8. Ventricular Tachycardia (VT)
Pathophysiology: Rapid ventricular depolarization originating below the His bundle — most commonly from re-entry circuits around myocardial scar (ischemic cardiomyopathy), triggered activity, or abnormal automaticity.
ECG Changes:
- Wide QRS complex tachycardia (>120 ms) at rate >100 bpm (usually 140–220 bpm)
- AV dissociation — P waves visible but independent of QRS (pathognomonic when present)
- Fusion beats and capture beats (confirms AV dissociation)
- Positive or negative QRS concordance across precordial leads
- QRS axis: Northwest axis (−90° to ±180°) strongly suggests VT
- Brugada criteria and Vereckei criteria used to differentiate from SVT with aberrancy
9. Hyperkalemia
Pathophysiology: Elevated extracellular potassium depolarizes resting membrane potential → progressive conduction slowing → fatal arrhythmias if untreated. ECG evolves with rising K⁺ levels.
ECG Changes (progressive with rising K⁺):
| Serum K⁺ | ECG Change |
|---|
| 5.5–6.5 mEq/L | Tall, narrow-based, peaked ("tented") T waves — earliest sign |
| 6.5–7.5 mEq/L | PR prolongation, P-wave flattening/disappearance |
| 7.5–8.5 mEq/L | QRS widening (intraventricular conduction delay) |
| >8.5 mEq/L | Sine-wave pattern (QRS and T merge), ventricular fibrillation, asystole |
10. Dilated Cardiomyopathy (DCM)
Pathophysiology: Ventricular dilation and systolic dysfunction (reduced EF) from ischemic, idiopathic, viral, toxic, or genetic causes → diffuse myocardial fibrosis → conduction system disease and chamber enlargement.
ECG Changes:
- Left bundle branch block (LBBB) — most characteristic finding; indicates His-Purkinje fibrosis
- Poor R-wave progression across precordial leads (V1–V4)
- Low voltage QRS in limb leads (infiltration/fibrosis)
- Pathological Q waves mimicking prior infarction (ischemic DCM)
- Left atrial enlargement (broad, notched P mitrale)
- Sinus tachycardia (compensatory)
- Atrial fibrillation (common complication)
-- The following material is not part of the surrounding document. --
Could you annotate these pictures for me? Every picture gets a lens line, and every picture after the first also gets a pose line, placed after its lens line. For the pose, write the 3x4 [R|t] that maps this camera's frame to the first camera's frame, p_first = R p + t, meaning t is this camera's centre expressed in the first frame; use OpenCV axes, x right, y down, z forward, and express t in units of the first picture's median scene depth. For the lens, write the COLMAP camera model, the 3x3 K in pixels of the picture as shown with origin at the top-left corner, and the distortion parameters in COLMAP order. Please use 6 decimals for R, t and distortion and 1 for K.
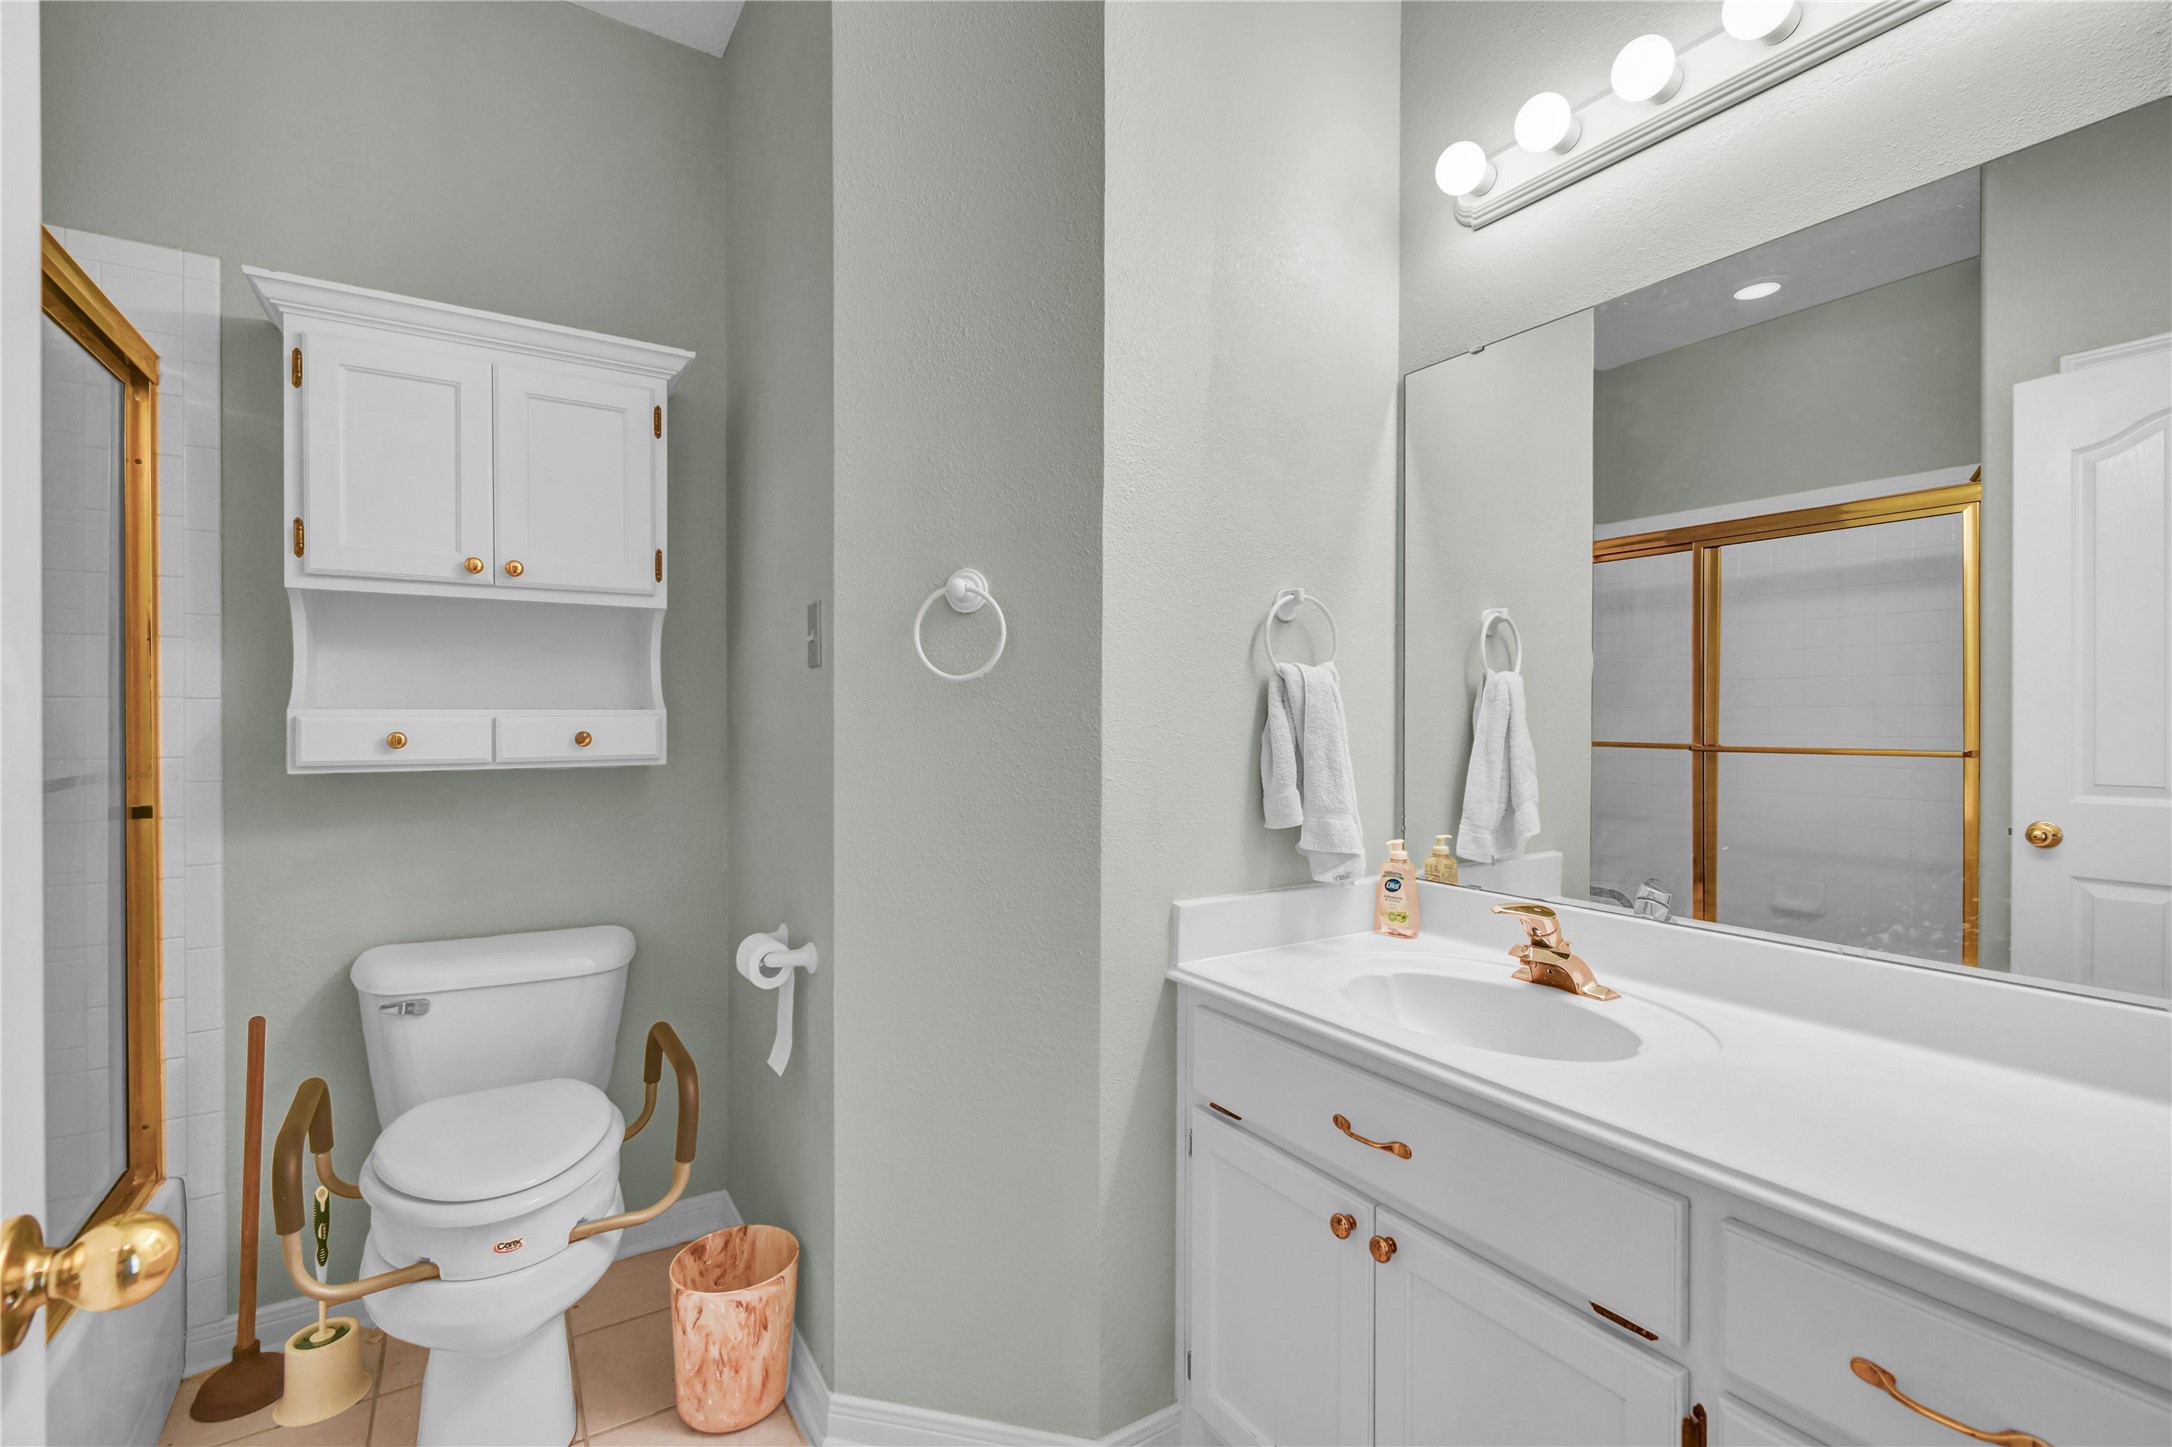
lens RADIAL K [[959.6, 0, 1090.5], [0, 959.6, 717.1], [0, 0, 1]] dist [0.002562, -0.000001]
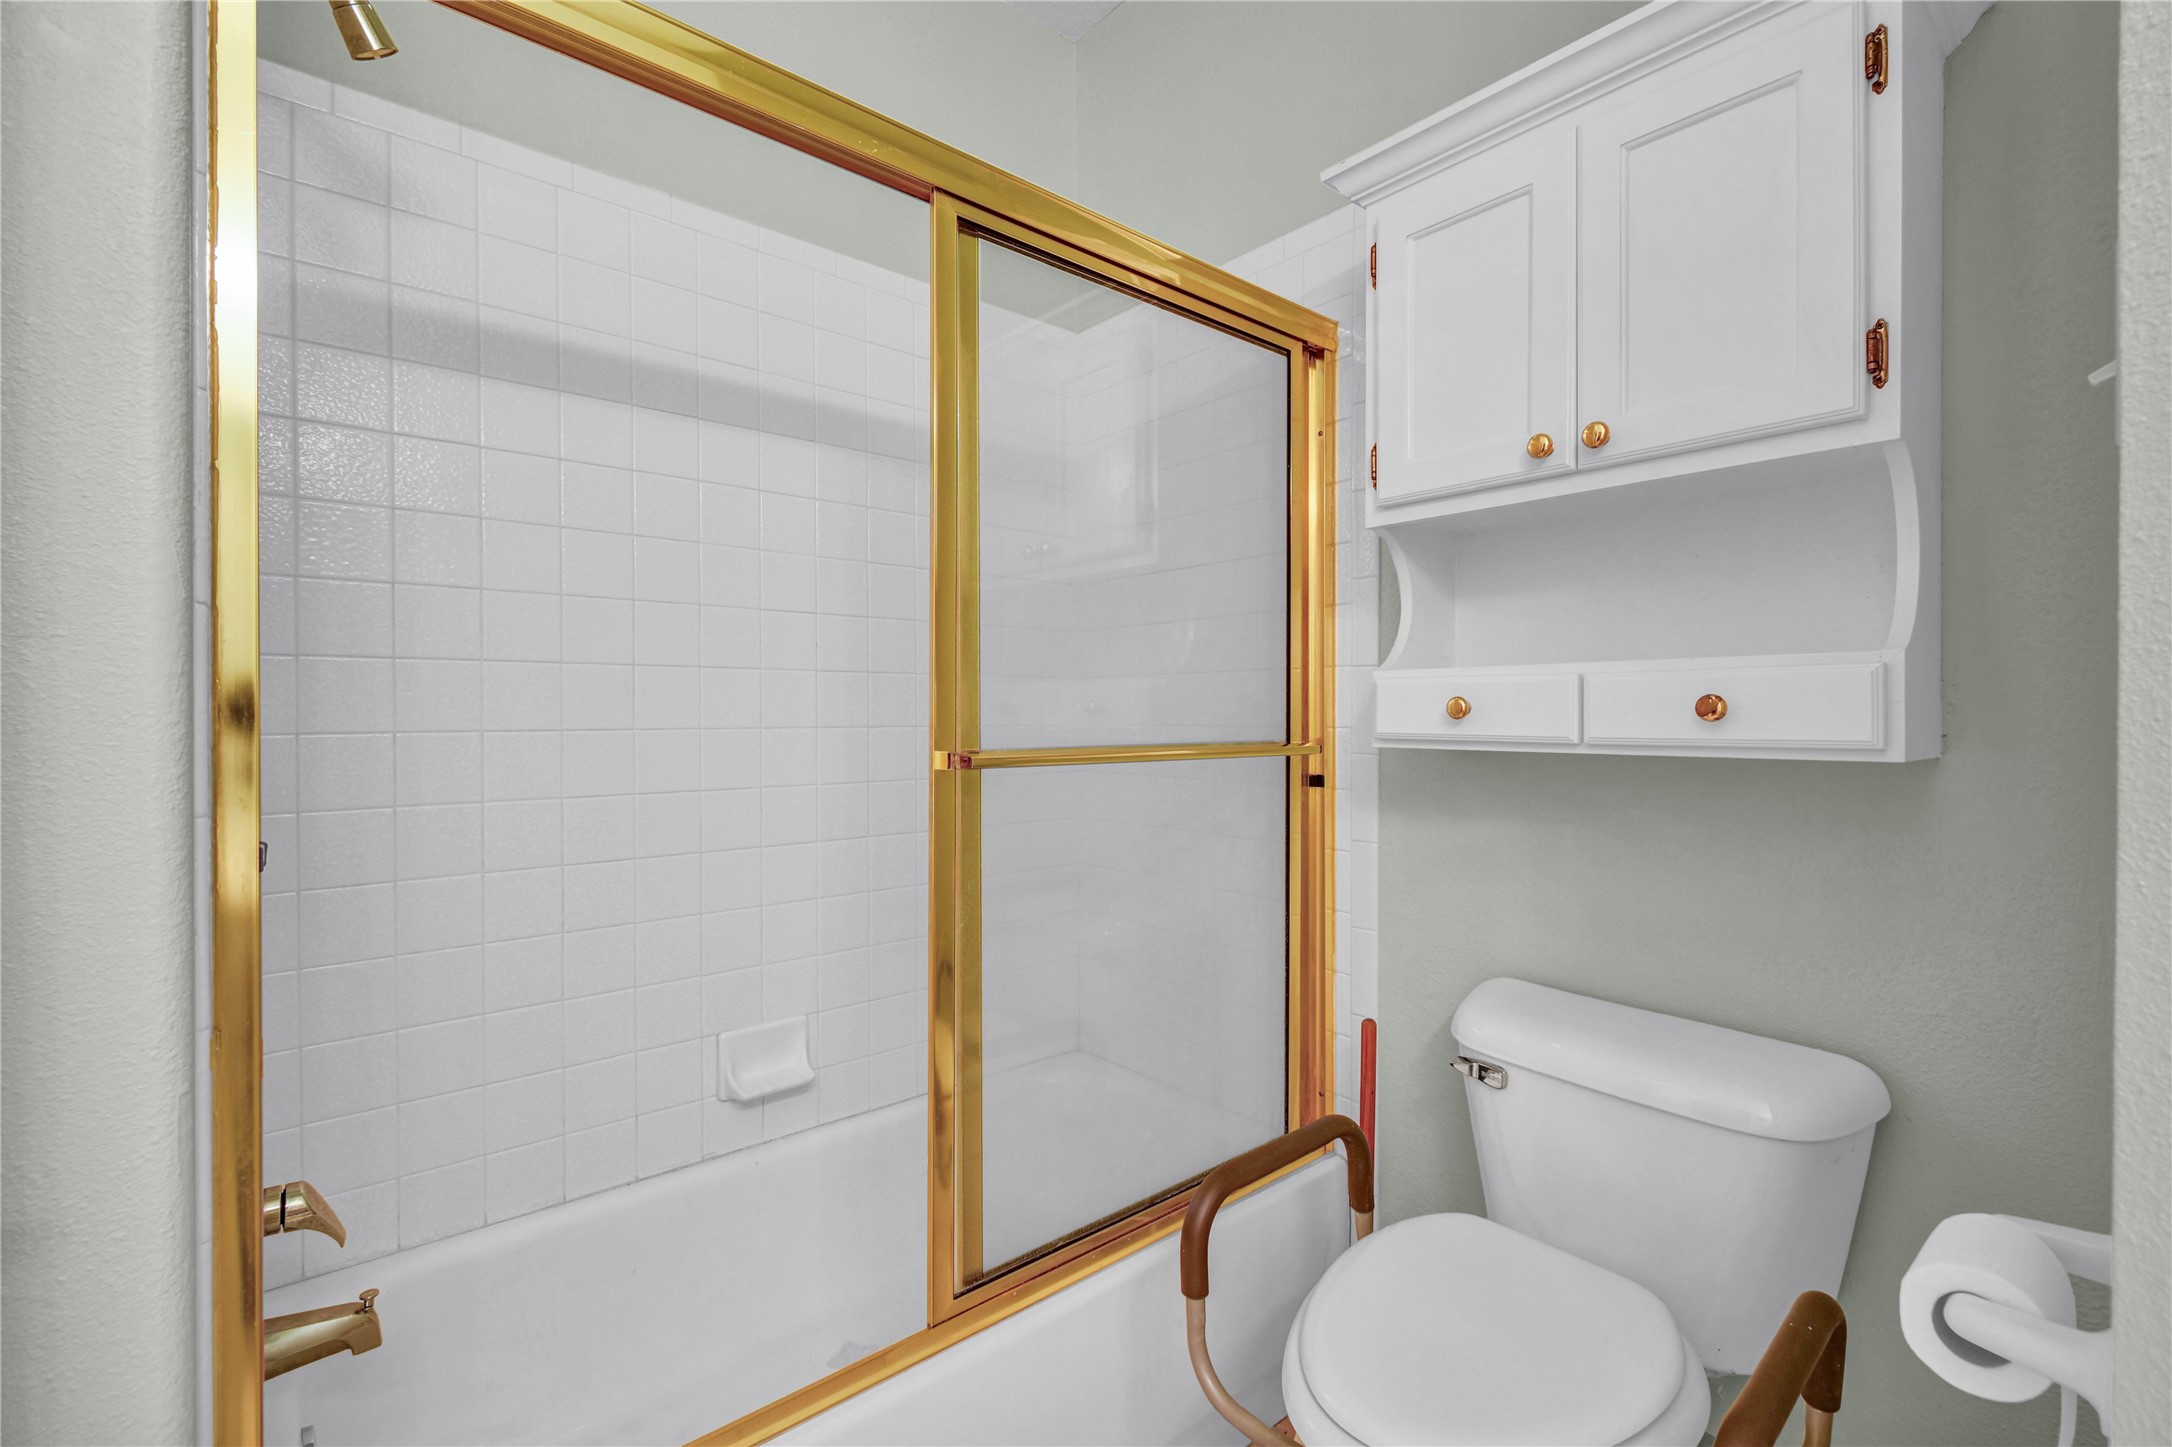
lens RADIAL K [[959.6, 0, 1090.5], [0, 959.6, 717.1], [0, 0, 1]] dist [0.002562, -0.000001]
pose [[0.151382, 0.001879, -0.988474, -0.029529], [-0.004625, 0.999989, 0.001192, 0.030231], [0.988465, 0.004392, 0.151389, 0.577192]]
- Ventricular ectopy / non-sustained VT
Quick Reference Summary Table
| # | Condition | Key ECG Finding |
|---|
| 1 | STEMI | Convex ST elevation + reciprocal depression + Q waves |
| 2 | Atrial Fibrillation | No P waves, irregularly irregular RR |
| 3 | Complete Heart Block | AV dissociation, slow escape rhythm |
| 4 | Acute Pericarditis | Diffuse concave ST↑, PR depression |
| 5 | LVH | High voltage + lateral strain pattern |
| 6 | Pulmonary Embolism | Sinus tachycardia, S1Q3T3, RV strain |
| 7 | WPW Syndrome | Short PR + delta wave + wide QRS |
| 8 | Ventricular Tachycardia | Wide QRS tachycardia, AV dissociation |
| 9 | Hyperkalemia | Peaked T waves → sine wave |
| 10 | Dilated Cardiomyopathy | LBBB, poor R progression, low voltage |
Sources: Harrison's Principles of Internal Medicine 22E (2025); Tintinalli's Emergency Medicine; Ganong's Review of Medical Physiology; Lippincott Illustrated Reviews: Pharmacology. ECG images from peer-reviewed clinical literature.